The San Francisco firm closed the fund in mid September after initially raising $440 million in April. In so doing it surpassed the $425 million target it had set for Alta Partners VIII, L.P. Return investors supplied the bulk of the capital. They included California Public Employees' Retirement System, Employees' Retirement System of Rhode Island, TIAA-CREF and Adams Street Partners.
The firm reserved about 10% of the fund for new investors but is not disclosing the new institutions that participated this time.
Limited partners were drawn to the firm's strong track record. Its recent successes include Angiosyn Inc., a developer of drugs for ophthalmic diseases that was acquired by Pfizer Inc. last year in a $527 million deal; and antibody company Cellective Therapeutics Inc., which merged with MedImmune Inc. in October 2005 for up to $160 million in cash and milestones.
Only a handful of health care-only firms manage larger funds. They include Essex Woodlands Health Ventures, which rounded up $600 million for its seventh fund in May, and Domain Associates, which closed on $700 million for its seventh fund in August.
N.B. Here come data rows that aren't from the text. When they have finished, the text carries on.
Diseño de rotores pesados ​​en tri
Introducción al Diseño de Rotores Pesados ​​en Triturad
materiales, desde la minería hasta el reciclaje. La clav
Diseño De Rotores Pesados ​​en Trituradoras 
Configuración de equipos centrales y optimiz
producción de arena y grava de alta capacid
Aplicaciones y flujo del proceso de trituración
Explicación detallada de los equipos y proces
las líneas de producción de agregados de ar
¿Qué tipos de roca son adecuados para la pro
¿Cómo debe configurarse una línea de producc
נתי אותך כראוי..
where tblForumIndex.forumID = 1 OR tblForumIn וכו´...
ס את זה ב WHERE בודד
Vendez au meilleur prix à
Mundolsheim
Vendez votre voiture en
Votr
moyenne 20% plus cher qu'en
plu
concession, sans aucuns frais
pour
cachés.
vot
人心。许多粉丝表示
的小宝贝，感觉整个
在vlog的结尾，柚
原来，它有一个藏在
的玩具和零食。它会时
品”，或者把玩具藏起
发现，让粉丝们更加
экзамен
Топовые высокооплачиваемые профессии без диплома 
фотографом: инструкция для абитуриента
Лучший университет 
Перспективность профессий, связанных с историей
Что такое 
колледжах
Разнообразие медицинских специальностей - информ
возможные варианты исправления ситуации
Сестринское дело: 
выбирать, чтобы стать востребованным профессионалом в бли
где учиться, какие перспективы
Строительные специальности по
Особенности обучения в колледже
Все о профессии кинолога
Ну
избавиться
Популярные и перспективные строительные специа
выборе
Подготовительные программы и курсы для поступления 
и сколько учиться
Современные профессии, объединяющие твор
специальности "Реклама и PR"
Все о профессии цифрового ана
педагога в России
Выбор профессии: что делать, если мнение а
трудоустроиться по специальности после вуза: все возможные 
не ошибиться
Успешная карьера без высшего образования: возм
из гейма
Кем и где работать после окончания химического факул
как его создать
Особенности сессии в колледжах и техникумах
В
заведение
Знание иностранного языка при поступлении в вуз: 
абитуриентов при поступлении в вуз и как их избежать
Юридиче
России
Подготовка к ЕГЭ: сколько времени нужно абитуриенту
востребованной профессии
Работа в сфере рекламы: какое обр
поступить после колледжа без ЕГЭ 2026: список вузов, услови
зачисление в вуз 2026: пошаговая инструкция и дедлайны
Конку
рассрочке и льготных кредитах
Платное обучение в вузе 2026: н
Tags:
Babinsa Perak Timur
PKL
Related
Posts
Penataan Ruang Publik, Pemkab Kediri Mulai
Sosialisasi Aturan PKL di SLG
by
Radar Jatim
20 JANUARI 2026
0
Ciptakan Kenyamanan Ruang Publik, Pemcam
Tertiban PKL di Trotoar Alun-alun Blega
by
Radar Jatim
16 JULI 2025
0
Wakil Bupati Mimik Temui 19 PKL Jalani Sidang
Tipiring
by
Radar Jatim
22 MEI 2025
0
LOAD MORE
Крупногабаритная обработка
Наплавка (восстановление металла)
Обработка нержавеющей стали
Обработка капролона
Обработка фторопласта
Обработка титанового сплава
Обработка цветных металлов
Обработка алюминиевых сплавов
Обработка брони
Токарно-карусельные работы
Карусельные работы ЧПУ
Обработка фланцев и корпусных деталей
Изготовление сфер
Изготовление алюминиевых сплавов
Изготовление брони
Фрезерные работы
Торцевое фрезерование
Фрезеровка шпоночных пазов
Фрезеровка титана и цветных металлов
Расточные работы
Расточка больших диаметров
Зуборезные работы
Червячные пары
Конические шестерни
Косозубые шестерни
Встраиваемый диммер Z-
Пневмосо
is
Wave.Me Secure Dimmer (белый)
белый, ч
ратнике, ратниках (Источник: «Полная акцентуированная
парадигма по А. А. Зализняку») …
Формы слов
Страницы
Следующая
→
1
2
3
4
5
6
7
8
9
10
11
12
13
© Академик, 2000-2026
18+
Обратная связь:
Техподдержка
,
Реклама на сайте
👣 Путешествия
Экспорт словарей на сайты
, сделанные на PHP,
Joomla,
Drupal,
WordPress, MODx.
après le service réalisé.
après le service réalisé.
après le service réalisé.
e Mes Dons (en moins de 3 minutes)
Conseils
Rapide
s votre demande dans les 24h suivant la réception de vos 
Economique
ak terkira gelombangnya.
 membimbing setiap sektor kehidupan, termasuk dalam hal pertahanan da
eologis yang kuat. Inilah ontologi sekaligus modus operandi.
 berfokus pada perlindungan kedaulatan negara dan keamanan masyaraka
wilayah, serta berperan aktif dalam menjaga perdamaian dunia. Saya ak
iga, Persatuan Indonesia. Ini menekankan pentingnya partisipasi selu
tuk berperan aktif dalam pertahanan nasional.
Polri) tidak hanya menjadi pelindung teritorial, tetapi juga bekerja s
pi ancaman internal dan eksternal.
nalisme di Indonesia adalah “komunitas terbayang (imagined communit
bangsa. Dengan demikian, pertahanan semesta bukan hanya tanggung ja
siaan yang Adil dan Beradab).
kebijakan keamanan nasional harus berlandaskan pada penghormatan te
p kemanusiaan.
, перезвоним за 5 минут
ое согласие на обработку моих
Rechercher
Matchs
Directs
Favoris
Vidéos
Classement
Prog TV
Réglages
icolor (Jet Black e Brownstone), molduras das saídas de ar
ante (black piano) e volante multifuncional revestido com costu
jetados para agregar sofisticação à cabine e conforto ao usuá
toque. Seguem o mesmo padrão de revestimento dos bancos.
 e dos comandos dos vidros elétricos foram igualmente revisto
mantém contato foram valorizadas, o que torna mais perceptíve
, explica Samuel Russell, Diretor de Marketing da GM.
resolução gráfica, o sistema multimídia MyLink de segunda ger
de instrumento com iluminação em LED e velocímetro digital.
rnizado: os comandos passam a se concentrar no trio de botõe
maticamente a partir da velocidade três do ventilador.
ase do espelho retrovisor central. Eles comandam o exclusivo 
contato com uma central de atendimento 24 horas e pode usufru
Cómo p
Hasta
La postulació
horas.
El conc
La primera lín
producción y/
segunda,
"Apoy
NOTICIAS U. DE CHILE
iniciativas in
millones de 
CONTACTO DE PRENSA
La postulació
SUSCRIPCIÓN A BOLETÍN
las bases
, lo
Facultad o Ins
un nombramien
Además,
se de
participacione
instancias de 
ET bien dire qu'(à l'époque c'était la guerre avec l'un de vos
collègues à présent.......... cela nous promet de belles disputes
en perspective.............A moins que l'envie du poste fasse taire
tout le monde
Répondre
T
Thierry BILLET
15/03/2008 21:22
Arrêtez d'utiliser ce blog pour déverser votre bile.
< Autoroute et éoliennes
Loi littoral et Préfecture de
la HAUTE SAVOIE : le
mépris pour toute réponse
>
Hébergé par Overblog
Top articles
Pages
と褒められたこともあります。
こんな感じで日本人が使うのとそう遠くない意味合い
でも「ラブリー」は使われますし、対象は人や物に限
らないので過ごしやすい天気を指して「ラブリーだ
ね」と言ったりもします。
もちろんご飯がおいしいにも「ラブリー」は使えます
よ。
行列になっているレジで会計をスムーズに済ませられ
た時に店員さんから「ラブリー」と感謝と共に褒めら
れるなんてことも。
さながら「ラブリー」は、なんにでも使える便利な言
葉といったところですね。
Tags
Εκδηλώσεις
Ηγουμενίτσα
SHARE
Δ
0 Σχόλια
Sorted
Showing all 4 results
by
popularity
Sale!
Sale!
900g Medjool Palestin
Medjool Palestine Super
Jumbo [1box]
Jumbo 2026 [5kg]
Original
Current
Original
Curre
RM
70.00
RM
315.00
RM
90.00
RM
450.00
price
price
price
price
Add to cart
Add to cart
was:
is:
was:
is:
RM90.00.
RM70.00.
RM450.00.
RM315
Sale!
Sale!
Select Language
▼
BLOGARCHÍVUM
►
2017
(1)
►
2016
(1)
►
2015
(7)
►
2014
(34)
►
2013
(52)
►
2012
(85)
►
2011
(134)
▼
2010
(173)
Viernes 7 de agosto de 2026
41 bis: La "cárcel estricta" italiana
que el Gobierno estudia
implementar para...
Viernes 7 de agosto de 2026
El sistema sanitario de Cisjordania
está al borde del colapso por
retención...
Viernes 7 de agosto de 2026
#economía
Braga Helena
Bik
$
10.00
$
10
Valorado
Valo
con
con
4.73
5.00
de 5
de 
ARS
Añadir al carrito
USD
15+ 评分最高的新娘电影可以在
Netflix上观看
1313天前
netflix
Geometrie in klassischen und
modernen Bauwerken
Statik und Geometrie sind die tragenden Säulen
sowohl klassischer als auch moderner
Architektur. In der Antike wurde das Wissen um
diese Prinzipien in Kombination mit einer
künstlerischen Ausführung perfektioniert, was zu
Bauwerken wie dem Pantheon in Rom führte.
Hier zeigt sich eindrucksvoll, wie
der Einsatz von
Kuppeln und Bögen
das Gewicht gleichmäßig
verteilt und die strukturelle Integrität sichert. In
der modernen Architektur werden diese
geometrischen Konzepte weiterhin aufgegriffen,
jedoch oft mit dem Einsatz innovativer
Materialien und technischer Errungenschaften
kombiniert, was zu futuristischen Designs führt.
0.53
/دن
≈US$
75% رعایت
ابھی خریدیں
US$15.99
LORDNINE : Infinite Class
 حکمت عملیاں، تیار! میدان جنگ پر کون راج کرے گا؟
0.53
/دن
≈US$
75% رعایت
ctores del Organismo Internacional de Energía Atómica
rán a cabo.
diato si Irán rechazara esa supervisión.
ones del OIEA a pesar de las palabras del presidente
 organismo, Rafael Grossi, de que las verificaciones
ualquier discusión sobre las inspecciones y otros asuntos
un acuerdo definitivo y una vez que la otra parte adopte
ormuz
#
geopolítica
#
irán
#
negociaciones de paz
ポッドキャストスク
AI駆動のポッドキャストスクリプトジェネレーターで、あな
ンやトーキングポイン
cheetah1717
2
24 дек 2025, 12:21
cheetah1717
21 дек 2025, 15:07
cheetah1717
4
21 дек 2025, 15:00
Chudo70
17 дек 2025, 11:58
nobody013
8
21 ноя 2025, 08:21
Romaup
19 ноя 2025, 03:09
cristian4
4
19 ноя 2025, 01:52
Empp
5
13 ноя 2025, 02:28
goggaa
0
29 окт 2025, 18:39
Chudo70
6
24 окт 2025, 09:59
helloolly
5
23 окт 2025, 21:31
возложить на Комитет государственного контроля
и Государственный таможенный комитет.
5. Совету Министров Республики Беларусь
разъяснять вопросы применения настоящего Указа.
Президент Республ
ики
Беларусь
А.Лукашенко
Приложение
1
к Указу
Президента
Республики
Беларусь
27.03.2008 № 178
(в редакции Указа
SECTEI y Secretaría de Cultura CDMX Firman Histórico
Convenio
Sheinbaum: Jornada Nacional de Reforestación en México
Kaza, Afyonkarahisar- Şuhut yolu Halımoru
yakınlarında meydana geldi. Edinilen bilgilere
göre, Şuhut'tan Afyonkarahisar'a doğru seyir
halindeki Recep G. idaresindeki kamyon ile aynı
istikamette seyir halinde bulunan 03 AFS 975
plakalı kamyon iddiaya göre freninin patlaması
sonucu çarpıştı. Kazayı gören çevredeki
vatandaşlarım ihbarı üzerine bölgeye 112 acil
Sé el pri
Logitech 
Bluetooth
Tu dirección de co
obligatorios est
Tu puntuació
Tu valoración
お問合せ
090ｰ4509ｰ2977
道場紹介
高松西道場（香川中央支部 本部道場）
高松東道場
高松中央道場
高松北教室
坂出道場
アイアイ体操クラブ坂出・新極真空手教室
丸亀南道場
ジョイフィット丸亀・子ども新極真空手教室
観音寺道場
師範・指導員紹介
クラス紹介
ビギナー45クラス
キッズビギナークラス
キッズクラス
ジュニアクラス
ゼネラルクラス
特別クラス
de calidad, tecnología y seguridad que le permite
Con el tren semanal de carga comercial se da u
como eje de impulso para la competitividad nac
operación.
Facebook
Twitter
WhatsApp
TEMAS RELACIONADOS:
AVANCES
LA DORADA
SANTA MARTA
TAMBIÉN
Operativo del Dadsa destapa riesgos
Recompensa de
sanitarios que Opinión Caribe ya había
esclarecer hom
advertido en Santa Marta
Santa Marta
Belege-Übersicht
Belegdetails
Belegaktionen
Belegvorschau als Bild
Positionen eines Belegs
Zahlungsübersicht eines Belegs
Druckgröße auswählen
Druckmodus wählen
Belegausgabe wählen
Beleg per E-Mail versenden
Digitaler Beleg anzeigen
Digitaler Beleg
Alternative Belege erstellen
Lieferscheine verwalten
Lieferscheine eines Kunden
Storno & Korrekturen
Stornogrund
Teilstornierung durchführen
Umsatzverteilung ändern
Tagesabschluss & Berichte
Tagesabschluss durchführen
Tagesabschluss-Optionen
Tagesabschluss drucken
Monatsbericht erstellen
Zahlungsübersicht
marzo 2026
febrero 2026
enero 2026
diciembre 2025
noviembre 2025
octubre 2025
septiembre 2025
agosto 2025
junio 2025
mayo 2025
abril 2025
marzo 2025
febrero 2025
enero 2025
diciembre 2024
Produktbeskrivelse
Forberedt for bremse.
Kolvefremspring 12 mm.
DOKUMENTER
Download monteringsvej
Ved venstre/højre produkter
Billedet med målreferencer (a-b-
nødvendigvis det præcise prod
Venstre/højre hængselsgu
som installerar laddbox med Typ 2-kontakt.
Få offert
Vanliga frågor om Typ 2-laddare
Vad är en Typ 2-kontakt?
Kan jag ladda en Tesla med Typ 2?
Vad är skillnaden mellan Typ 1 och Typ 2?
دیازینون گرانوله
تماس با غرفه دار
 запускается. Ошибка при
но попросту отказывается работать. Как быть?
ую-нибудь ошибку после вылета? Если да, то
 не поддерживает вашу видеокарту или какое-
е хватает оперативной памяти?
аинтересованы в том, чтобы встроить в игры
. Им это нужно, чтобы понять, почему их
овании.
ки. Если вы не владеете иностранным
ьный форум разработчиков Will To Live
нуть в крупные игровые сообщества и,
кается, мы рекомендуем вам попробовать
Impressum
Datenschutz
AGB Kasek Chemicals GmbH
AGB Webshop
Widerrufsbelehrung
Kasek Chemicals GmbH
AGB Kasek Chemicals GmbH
But Alta Partners never considered raising more than $500 million, according to Director Alison de Bord, who said that amount was appropriate given the size of the investment team. In addition to de Bord -- who recently was promoted to director from principal -- the investment team also includes Managing Directors Farah Champsi, Dan Janney and Guy Nohra, and Directors Ed Hurwitz, David Mack and Ed Penhoet.
The firm expects to use the new fund to invest in 25 early- to late-stage biotechnology and medical device companies. Previously, Alta raised separate funds devoted to young and mature companies.
The firm formed in 1996 to invest in health care and technology companies. In the late 1990s it decided to supplement its diversified early-stage funds with late-stage ones devoted to biotechnology. In 2004, however, it dropped its technology practice and raised two health care-only partnerships: the $180 million Alta California Partners IV, an early-stage fund, and the $300 million Alta BioPharma III, a late-stage pool.
This time, it's simplifying things by making all investments from a single fund. The first investment from this pool is expected to come this quarter. While most of its deals will be in private companies, the firm can invest this fund as often as it likes in public equities.
Typically, venture firms can only invest a limited amount of their funds, usually a fifth, in public companies because of their partnership agreements. But Alta Partners has had success with public-market deals in the past, and limited partners apparently didn't mind giving it the flexibility to back public and private companies as it sees fit. One of its most successful public-market plays was a 2001 investment in Esperion Therapeutics Inc., a developer of a drug to raise "good" cholesterol levels that was acquired by Pfizer Inc. in February 2004 for $1.4 billion.
The firm's most recent investment in a public company came in March, when it participated in a $43.7 million financing for cancer-drug maker Sunesis Pharmaceuticals Inc.
Private companies it has funded lately include biotech company Aerovance Inc., a spinout from Bayer Pharmaceuticals' targeting severe respiratory and inflammatory diseases, Metabolex Inc., a diabetes-drug developer, and insulin-pump company Insulet Corp.
Alta Partners' team also includes Principal Robert Alexander, Venture Partner Katya Smirnyagina, and Adam Tomasi, a Kauffman Fellow.